That critique doesn’t really work for t-tests though does it? Sure, as n increases so does your chance that the finding is statistically significant, but it also reduces the chance of the data being a fluke. If you flip a fair coin a million times holding a banana in your left hand and it comes up heads 55% of the time… there’s some explaining to do.
Even if the explanation is that it wasn’t a fair coin.
Failures to set up or follow proper experimental procedures (giving hints, not fully random presentation, etc) or otherwise introducing a slight biasing effect will show an effect which is puny. With low n, this won’t be statistically significant, but with high n it will appear very statistically significant.
That critique doesn’t really work for t-tests though does it? Sure, as n increases so does your chance that the finding is statistically significant, but it also reduces the chance of the data being a fluke. If you flip a fair coin a million times holding a banana in your left hand and it comes up heads 55% of the time… there’s some explaining to do. Even if the explanation is that it wasn’t a fair coin.

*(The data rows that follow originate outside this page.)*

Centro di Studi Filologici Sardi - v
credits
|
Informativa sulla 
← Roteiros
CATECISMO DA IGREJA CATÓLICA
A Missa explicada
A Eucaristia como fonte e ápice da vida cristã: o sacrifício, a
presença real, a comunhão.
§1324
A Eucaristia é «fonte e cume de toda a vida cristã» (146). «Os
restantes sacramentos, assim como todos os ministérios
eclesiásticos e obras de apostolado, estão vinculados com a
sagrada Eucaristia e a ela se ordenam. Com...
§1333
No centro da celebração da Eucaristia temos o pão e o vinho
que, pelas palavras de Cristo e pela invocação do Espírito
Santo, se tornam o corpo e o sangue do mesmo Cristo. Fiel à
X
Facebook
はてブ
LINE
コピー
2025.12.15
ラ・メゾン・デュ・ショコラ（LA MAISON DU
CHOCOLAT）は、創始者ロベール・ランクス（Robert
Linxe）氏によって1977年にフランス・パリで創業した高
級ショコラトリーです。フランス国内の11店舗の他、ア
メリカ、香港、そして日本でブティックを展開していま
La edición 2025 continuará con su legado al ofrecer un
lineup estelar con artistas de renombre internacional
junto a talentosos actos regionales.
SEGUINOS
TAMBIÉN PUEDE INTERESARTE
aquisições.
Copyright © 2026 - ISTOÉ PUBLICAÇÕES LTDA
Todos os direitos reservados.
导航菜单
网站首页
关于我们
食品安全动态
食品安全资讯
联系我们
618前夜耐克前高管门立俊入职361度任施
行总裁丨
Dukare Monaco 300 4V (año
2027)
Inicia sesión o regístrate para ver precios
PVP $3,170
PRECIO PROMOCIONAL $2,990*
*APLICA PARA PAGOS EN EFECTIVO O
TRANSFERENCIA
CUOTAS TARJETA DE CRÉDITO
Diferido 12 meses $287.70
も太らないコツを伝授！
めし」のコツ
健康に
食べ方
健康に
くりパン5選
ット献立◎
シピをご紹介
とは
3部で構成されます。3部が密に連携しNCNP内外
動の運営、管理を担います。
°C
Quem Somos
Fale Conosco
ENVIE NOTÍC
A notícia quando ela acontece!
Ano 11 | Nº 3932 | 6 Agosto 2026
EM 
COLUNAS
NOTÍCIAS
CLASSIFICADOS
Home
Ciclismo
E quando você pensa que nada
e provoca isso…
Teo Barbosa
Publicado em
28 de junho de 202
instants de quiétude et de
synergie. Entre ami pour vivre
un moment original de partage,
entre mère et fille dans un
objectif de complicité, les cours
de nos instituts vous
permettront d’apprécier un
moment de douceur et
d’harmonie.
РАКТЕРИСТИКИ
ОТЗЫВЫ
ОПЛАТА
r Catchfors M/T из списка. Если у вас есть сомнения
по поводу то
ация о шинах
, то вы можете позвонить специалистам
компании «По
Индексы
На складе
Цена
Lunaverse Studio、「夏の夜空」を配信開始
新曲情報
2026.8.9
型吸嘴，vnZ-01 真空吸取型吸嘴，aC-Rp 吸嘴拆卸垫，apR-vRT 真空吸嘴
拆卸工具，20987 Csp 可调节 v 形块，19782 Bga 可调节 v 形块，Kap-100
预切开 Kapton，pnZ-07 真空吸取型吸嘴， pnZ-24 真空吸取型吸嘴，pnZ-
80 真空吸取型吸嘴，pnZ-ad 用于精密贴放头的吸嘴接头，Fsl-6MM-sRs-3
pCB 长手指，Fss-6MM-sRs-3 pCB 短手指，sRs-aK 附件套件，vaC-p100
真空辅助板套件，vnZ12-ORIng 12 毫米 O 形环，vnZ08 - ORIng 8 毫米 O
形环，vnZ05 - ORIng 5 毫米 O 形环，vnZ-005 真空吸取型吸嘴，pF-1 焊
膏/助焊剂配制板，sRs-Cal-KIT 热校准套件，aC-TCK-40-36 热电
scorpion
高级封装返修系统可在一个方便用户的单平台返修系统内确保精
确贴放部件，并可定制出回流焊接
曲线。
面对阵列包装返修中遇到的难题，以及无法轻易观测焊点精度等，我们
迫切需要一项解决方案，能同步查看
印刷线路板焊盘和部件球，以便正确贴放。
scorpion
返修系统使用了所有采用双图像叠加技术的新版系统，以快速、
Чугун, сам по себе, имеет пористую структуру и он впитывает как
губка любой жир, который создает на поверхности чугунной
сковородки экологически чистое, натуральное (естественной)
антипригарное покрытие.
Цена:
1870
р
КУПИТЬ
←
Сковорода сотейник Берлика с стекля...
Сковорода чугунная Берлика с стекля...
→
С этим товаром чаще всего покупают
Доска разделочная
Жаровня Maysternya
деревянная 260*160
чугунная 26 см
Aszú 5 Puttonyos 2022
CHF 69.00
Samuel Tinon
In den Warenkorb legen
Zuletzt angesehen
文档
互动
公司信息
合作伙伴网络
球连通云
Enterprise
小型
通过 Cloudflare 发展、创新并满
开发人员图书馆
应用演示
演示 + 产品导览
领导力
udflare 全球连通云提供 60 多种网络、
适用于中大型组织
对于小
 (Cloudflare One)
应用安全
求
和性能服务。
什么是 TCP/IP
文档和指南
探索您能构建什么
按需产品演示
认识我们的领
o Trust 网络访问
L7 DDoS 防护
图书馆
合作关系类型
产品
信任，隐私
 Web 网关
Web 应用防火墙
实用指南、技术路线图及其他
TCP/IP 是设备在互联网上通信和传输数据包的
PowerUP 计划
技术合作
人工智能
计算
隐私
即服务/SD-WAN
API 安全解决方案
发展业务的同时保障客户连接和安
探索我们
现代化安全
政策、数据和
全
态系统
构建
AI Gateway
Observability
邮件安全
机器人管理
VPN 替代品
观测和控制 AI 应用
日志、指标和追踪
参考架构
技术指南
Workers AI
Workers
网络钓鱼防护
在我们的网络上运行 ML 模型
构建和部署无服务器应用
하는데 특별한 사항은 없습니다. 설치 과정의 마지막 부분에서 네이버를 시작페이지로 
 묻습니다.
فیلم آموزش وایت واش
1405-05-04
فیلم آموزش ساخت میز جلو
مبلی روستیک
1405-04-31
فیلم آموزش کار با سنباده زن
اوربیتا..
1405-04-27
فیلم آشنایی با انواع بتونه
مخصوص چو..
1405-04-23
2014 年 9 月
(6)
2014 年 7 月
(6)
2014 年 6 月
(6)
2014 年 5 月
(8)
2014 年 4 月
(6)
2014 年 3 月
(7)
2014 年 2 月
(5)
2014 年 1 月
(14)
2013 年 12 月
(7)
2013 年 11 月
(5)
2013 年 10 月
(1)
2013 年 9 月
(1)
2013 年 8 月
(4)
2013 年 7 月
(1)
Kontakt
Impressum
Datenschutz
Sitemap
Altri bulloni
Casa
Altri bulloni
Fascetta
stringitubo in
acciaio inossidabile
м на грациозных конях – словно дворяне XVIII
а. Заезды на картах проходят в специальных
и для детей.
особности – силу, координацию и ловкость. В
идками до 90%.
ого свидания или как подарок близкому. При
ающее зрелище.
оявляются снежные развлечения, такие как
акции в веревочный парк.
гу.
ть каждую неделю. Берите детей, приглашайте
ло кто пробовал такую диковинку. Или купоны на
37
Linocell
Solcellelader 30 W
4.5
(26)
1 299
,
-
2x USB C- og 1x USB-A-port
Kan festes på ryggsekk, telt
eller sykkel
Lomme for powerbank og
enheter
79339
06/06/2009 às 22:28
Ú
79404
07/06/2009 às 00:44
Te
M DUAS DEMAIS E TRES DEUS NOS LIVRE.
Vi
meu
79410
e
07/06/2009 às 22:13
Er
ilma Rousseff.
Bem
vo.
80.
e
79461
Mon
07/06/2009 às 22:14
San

Failures to set up or follow proper experimental procedures (giving hints, not fully random presentation, etc) or otherwise introducing a slight biasing effect will show an effect which is puny. With low n, this won’t be statistically significant, but with high n it will appear very statistically significant.
That’s true, statistical significance isn’t the most sophisticated statistic. My rule of thumb is looking at the p and d values.